Springfield is a town in Marquette County, Wisconsin, United States. The population was 811 at the 2020 census.

==Geography==
According to the United States Census Bureau, the town has a total area of 34.9 square miles (90.5 km^{2}), of which 34.6 square miles (89.6 km^{2}) is land and 0.3 square miles (0.9 km^{2}) (0.97%) is water.

==Demographics==
As of the census of 2000, there were 628 people, 273 households, and 188 families residing in the town. The population density was 18.1 people per square mile (7.0/km^{2}). There were 542 housing units at an average density of 15.7 per square mile (6.0/km^{2}). The racial makeup of the town was 97.29% White, 1.75% Native American, 0.48% from other races, and 0.48% from two or more races. Hispanic or Latino people of any race were 1.27% of the population.

There were 273 households, out of which 25.3% had children under the age of 18 living with them, 63.0% were married couples living together, 2.9% had a female householder with no husband present, and 31.1% were non-families. 27.8% of all households were made up of individuals, and 12.8% had someone living alone who was 65 years of age or older. The average household size was 2.30 and the average family size was 2.82.
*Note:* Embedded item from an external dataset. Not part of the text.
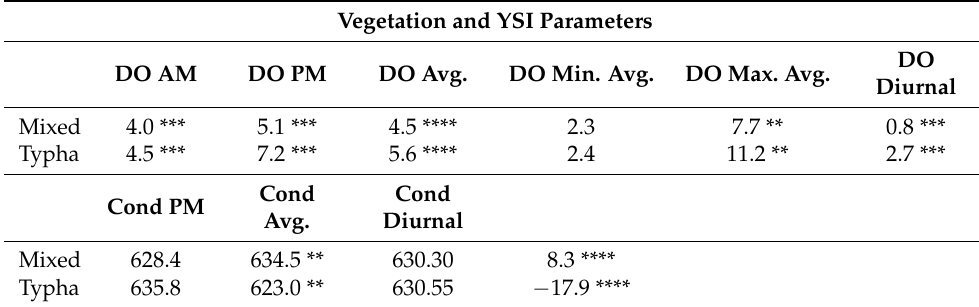
Table 2. Significant differences between YSI parameters by mesocosm vegetation type. Vegetation and YSI Parameters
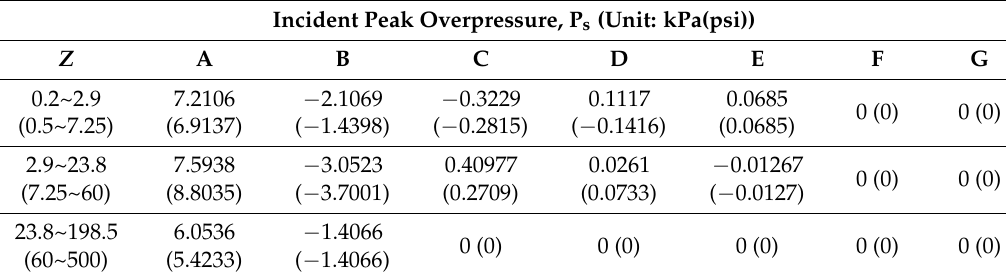
Table 2. Constants for the Incident Peak Overpressure (Swisdak Equation)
In the town, the population was spread out, with 19.9% under the age of 18, 5.6% from 18 to 24, 23.4% from 25 to 44, 33.4% from 45 to 64, and 17.7% who were 65 years of age or older. The median age was 46 years. For every 100 females, there were 107.9 males. For every 100 females age 18 and over, there were 107.0 males.
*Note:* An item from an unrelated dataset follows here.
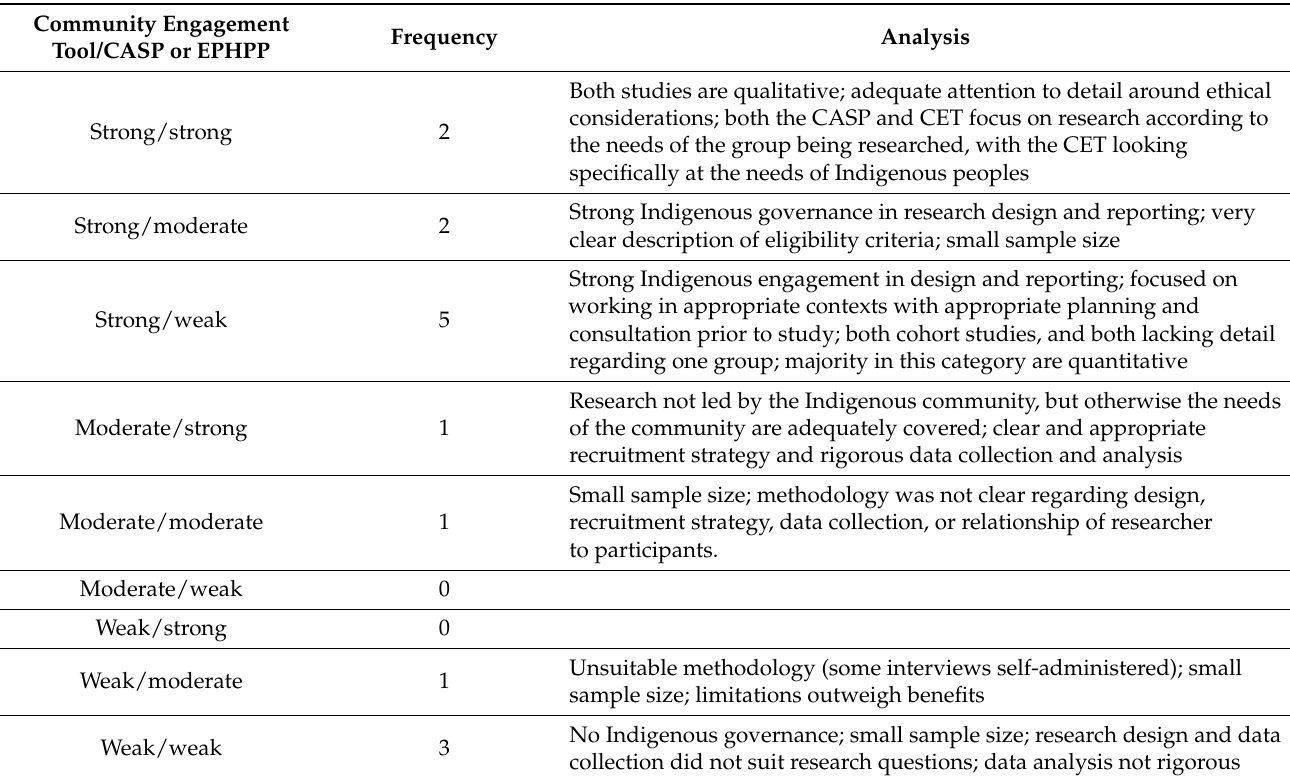
Table 3. Frequency and summary of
The median income for a household in the town was $35,109, and the median income for a family was $41,875. Males had a median income of $30,750 versus $21,250 for females. The per capita income for the town was $17,593. About 6.2% of families and 10.3% of the population were below the poverty line, including 8.8% of those under age 18 and 14.3% of those age 65 or over.

==Education==
It is part of the Westfield School District.